( Disruptive Innovation )
Oleh : Riki Ardoni
S |
cott Anthony mendefinisikan inovasi sebagai "sesuatu yang berbeda yang berdampak." Itu sepertinya definisi yang masuk akal. Bagaimanapun, untuk berinovasi kita perlu menghasilkan sesuatu yang berbeda. Jika bukan penemuan yang sama sekali baru, maka proses untuk menggunakan teknologi yang ada dengan “cara yang baru”. Itu akan mencakup teknologi penting, seperti Internet dan World Wide Web, sementara juga menyediakan ruang untuk layanan seperti Uber dan Facebook yang memanfaatkan penemuan sebelumnya untuk tujuan baru.
Disruption adalah singkatan Disruptive Innovation. Inovasi yang mendisrupsi (disruptive innovation) adalah inovasi yang membantu menciptakan pasar baru, mengganggu atau merusak pasar yang sudah ada, dan pada akhirnya menggantikan teknologi terdahulu tersebut. Inovasi disruptif mengembangkan suatu produk atau layanan dengan cara yang tak diduga pasar, umumnya dengan menciptakan jenis konsumen berbeda pada pasar yang baru dan menurunkan harga pada pasar yang lama.

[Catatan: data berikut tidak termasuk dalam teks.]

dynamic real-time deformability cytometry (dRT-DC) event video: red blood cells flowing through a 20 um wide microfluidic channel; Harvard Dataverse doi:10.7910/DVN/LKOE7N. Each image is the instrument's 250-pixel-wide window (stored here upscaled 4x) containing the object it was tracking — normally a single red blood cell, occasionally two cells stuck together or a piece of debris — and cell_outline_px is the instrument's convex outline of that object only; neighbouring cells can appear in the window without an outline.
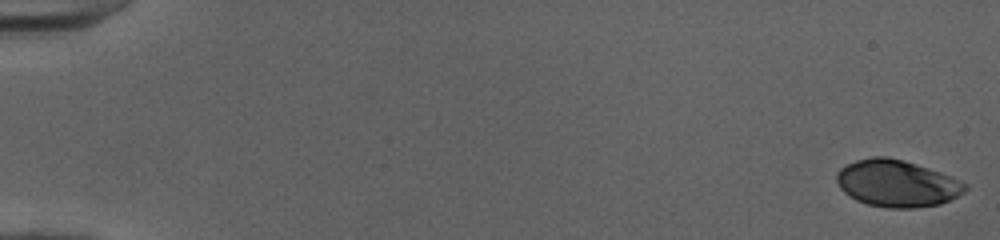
{"species": "human", "species_latin": "Homo sapiens", "temperature_condition": "cold", "stored_images_in_passage": 53, "camera_frame_rate_fps": 3000, "um_per_image_px": 0.085, "donor": {"sex": "female"}, "frame": {"image": 1, "passage_image": 1, "time_ms": 0.0, "image_size_px": [1000, 240], "cell_outline_px": [[968, 188], [964, 192], [940, 204], [916, 208], [888, 208], [868, 204], [856, 200], [844, 192], [840, 188], [836, 180], [836, 172], [840, 168], [856, 160], [872, 156], [888, 156], [904, 160], [940, 172], [968, 184]], "centroid_in_image_um": [76.22, 15.58], "position_along_channel_um": 8.8, "area_um2": 35.08}}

Dengan demikian, Kenapa di istilahkan disruptive (menganggu) karena adanya pergesaran model bisnis dari era analog ke era digital dengan inovasi-inovasi digital yang membuat segalanya menjadi mudah.

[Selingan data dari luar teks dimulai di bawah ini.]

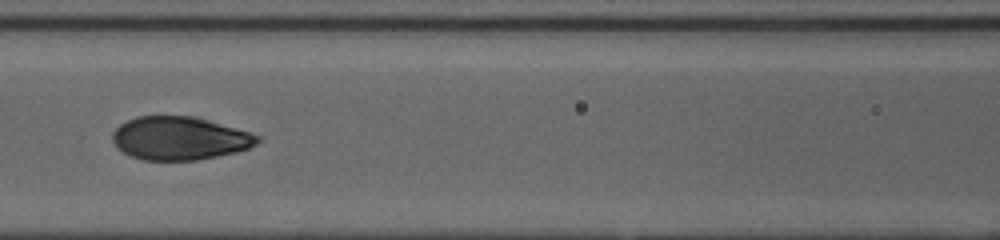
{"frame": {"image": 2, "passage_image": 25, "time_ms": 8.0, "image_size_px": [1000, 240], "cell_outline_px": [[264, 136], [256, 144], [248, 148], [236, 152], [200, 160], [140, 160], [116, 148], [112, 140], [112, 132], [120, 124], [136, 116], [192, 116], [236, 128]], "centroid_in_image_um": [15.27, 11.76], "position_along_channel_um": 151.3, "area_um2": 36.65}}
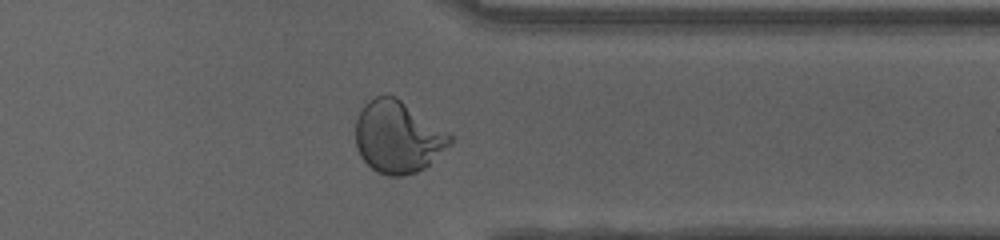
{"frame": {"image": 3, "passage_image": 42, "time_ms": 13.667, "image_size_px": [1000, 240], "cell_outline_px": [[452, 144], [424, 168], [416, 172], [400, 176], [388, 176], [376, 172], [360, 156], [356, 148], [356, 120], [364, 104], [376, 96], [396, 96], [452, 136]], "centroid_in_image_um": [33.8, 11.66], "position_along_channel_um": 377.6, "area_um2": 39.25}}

Istilah disruptive innovation dicetuskan pertama kali oleh Clayton M. Christensen dan Joseph Bower pada artikel "Disruptive Technologies: Catching the Wave" di jurnal Harvard Business Review (1995).

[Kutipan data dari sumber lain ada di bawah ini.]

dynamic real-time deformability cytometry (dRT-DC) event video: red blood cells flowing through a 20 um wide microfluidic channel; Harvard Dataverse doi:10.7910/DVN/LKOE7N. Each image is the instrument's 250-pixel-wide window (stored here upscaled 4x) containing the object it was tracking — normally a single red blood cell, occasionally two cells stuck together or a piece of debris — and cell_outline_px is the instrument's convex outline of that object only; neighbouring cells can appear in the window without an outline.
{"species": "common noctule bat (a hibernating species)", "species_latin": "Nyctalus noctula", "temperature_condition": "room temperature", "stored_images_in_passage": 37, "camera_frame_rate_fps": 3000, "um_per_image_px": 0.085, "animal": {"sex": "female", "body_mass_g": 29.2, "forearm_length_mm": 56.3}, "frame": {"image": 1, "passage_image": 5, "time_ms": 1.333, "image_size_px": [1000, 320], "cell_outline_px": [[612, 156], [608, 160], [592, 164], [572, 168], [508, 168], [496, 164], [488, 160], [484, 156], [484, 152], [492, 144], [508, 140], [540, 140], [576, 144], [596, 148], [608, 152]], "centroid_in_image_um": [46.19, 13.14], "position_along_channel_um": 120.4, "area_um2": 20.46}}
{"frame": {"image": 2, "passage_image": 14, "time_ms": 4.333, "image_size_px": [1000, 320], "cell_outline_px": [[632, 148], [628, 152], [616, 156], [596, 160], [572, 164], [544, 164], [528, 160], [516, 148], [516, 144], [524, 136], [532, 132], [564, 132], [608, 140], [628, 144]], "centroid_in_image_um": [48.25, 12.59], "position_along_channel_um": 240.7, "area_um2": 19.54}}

Renald Khasali dalam bukunya Disruption, secara apik menggambarkan fenomena disruption sebagai sebuah inovasi, yang akan menggantikan seluruh sistem lama dengan cara-cara baru, disruptionakan menggantikan teknologi lama yang serba fisik dengan teknologl digital yang menghasilkan sesuatu yang benar-benar baru dan lebih efisien, juga lebih bermanfaat.
Ekonomi digital akan terus semakin berkembang ke depan seiring perkembangan teknologi. Era teknologi digital menghadirkan disrupsi pada seluruh sektor bisnis. Disrupsi memunculkan pelaku bisnis baru yang tengah euphoria dengan perubahan pola konvensional menjadi digital. Namun sebaliknya, bagi pelaku bisnis yang nyaman dengan pola bisnis konvensional, disrupsi merupakan momok dan awal gulung tikar.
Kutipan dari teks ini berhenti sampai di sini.